--- Supplied records Enclosed Below ---

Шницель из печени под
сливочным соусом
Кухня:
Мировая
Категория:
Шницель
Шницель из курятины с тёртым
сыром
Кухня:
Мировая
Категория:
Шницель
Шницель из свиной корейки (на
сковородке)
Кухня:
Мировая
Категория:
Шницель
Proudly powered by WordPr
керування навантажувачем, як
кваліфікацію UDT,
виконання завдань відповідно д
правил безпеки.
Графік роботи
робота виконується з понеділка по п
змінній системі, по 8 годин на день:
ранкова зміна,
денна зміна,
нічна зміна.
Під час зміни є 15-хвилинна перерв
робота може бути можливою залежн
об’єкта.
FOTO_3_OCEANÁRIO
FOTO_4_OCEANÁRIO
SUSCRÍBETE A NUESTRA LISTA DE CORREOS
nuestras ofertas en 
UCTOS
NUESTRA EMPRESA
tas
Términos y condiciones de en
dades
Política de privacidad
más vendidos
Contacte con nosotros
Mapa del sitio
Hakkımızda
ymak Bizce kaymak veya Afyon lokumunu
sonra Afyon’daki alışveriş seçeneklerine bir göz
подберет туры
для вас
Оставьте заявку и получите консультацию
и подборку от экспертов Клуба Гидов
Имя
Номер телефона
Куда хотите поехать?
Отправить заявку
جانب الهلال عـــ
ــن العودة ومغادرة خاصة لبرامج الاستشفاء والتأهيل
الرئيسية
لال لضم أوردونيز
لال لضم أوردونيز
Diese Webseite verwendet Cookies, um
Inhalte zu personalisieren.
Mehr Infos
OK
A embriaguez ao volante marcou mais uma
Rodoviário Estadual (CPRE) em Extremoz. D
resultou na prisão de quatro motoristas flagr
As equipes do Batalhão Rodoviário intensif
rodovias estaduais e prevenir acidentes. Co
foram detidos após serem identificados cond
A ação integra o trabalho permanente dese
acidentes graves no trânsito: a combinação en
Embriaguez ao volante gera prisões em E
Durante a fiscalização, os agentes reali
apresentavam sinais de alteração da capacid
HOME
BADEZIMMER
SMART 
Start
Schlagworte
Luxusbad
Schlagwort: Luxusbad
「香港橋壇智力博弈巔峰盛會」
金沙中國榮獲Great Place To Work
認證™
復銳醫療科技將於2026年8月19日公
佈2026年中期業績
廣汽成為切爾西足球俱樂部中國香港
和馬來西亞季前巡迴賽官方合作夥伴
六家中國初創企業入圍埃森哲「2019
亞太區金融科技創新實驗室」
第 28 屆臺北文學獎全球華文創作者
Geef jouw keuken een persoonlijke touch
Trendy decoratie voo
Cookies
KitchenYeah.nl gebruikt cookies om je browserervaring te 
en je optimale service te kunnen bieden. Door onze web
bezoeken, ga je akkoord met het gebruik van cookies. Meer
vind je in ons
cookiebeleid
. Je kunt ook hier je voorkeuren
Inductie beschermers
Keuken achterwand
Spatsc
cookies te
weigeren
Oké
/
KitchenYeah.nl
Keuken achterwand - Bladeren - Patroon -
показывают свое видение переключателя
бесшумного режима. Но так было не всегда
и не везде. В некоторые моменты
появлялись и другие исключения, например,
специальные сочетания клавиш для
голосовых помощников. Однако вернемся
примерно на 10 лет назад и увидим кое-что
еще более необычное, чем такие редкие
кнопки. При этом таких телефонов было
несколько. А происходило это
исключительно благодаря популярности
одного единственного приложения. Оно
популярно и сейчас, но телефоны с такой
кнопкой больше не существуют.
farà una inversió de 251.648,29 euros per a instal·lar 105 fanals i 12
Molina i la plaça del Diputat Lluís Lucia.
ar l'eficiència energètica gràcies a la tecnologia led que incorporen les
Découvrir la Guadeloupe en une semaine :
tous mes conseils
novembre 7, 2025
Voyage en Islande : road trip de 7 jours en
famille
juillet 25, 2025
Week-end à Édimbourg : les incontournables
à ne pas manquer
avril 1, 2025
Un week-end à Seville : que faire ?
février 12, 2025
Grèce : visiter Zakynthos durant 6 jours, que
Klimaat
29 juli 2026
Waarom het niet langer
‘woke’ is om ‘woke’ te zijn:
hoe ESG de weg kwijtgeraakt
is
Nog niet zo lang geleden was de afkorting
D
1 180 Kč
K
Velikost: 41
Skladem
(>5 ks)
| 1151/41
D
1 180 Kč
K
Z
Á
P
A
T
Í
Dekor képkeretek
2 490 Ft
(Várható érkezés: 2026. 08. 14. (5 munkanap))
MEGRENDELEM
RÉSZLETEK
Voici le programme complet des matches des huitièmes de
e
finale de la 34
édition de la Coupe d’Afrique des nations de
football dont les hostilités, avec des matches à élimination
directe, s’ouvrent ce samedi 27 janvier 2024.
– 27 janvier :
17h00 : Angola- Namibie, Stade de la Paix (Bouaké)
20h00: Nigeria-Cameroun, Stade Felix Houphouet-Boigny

--- End of Enclosed Supplied records ---

> **Your objective**: With every line kept whole, write out the records again exactly.

> **Reply**:
Шницель из печени под
сливочным соусом
Кухня:
Мировая
Категория:
Шницель
Шницель из курятины с тёртым
сыром
Кухня:
Мировая
Категория:
Шницель
Шницель из свиной корейки (на
сковородке)
Кухня:
Мировая
Категория:
Шницель
Proudly powered by WordPr
керування навантажувачем, як
кваліфікацію UDT,
виконання завдань відповідно д
правил безпеки.
Графік роботи
робота виконується з понеділка по п
змінній системі, по 8 годин на день:
ранкова зміна,
денна зміна,
нічна зміна.
Під час зміни є 15-хвилинна перерв
робота може бути можливою залежн
об’єкта.
FOTO_3_OCEANÁRIO
FOTO_4_OCEANÁRIO
SUSCRÍBETE A NUESTRA LISTA DE CORREOS
nuestras ofertas en 
UCTOS
NUESTRA EMPRESA
tas
Términos y condiciones de en
dades
Política de privacidad
más vendidos
Contacte con nosotros
Mapa del sitio
Hakkımızda
ymak Bizce kaymak veya Afyon lokumunu
sonra Afyon’daki alışveriş seçeneklerine bir göz
подберет туры
для вас
Оставьте заявку и получите консультацию
и подборку от экспертов Клуба Гидов
Имя
Номер телефона
Куда хотите поехать?
Отправить заявку
جانب الهلال عـــ
ــن العودة ومغادرة خاصة لبرامج الاستشفاء والتأهيل
الرئيسية
لال لضم أوردونيز
لال لضم أوردونيز
Diese Webseite verwendet Cookies, um
Inhalte zu personalisieren.
Mehr Infos
OK
A embriaguez ao volante marcou mais uma
Rodoviário Estadual (CPRE) em Extremoz. D
resultou na prisão de quatro motoristas flagr
As equipes do Batalhão Rodoviário intensif
rodovias estaduais e prevenir acidentes. Co
foram detidos após serem identificados cond
A ação integra o trabalho permanente dese
acidentes graves no trânsito: a combinação en
Embriaguez ao volante gera prisões em E
Durante a fiscalização, os agentes reali
apresentavam sinais de alteração da capacid
HOME
BADEZIMMER
SMART 
Start
Schlagworte
Luxusbad
Schlagwort: Luxusbad
「香港橋壇智力博弈巔峰盛會」
金沙中國榮獲Great Place To Work
認證™
復銳醫療科技將於2026年8月19日公
佈2026年中期業績
廣汽成為切爾西足球俱樂部中國香港
和馬來西亞季前巡迴賽官方合作夥伴
六家中國初創企業入圍埃森哲「2019
亞太區金融科技創新實驗室」
第 28 屆臺北文學獎全球華文創作者
Geef jouw keuken een persoonlijke touch
Trendy decoratie voo
Cookies
KitchenYeah.nl gebruikt cookies om je browserervaring te 
en je optimale service te kunnen bieden. Door onze web
bezoeken, ga je akkoord met het gebruik van cookies. Meer
vind je in ons
cookiebeleid
. Je kunt ook hier je voorkeuren
Inductie beschermers
Keuken achterwand
Spatsc
cookies te
weigeren
Oké
/
KitchenYeah.nl
Keuken achterwand - Bladeren - Patroon -
показывают свое видение переключателя
бесшумного режима. Но так было не всегда
и не везде. В некоторые моменты
появлялись и другие исключения, например,
специальные сочетания клавиш для
голосовых помощников. Однако вернемся
примерно на 10 лет назад и увидим кое-что
еще более необычное, чем такие редкие
кнопки. При этом таких телефонов было
несколько. А происходило это
исключительно благодаря популярности
одного единственного приложения. Оно
популярно и сейчас, но телефоны с такой
кнопкой больше не существуют.
farà una inversió de 251.648,29 euros per a instal·lar 105 fanals i 12
Molina i la plaça del Diputat Lluís Lucia.
ar l'eficiència energètica gràcies a la tecnologia led que incorporen les
Découvrir la Guadeloupe en une semaine :
tous mes conseils
novembre 7, 2025
Voyage en Islande : road trip de 7 jours en
famille
juillet 25, 2025
Week-end à Édimbourg : les incontournables
à ne pas manquer
avril 1, 2025
Un week-end à Seville : que faire ?
février 12, 2025
Grèce : visiter Zakynthos durant 6 jours, que
Klimaat
29 juli 2026
Waarom het niet langer
‘woke’ is om ‘woke’ te zijn:
hoe ESG de weg kwijtgeraakt
is
Nog niet zo lang geleden was de afkorting
D
1 180 Kč
K
Velikost: 41
Skladem
(>5 ks)
| 1151/41
D
1 180 Kč
K
Z
Á
P
A
T
Í
Dekor képkeretek
2 490 Ft
(Várható érkezés: 2026. 08. 14. (5 munkanap))
MEGRENDELEM
RÉSZLETEK
Voici le programme complet des matches des huitièmes de
e
finale de la 34
édition de la Coupe d’Afrique des nations de
football dont les hostilités, avec des matches à élimination
directe, s’ouvrent ce samedi 27 janvier 2024.
– 27 janvier :
17h00 : Angola- Namibie, Stade de la Paix (Bouaké)
20h00: Nigeria-Cameroun, Stade Felix Houphouet-Boigny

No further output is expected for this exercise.